What you have to do: Find the line with "office chair: present" in the data below, then restate it and all remaining lines exactly, adding nothing.
---------- Dataset records ----------
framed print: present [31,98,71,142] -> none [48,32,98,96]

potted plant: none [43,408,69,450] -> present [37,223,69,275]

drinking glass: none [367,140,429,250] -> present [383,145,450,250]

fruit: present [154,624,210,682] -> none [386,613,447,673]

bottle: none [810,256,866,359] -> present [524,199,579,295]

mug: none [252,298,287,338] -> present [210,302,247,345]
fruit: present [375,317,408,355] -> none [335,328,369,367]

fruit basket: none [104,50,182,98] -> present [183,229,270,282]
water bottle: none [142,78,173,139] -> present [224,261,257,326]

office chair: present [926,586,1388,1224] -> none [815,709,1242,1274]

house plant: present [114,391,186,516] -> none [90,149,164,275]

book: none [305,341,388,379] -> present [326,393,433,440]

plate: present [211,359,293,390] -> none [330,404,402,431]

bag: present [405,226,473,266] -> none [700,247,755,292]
----------
Output for this exercise:
office chair: present [926,586,1388,1224] -> none [815,709,1242,1274]

house plant: present [114,391,186,516] -> none [90,149,164,275]

book: none [305,341,388,379] -> present [326,393,433,440]

plate: present [211,359,293,390] -> none [330,404,402,431]

bag: present [405,226,473,266] -> none [700,247,755,292]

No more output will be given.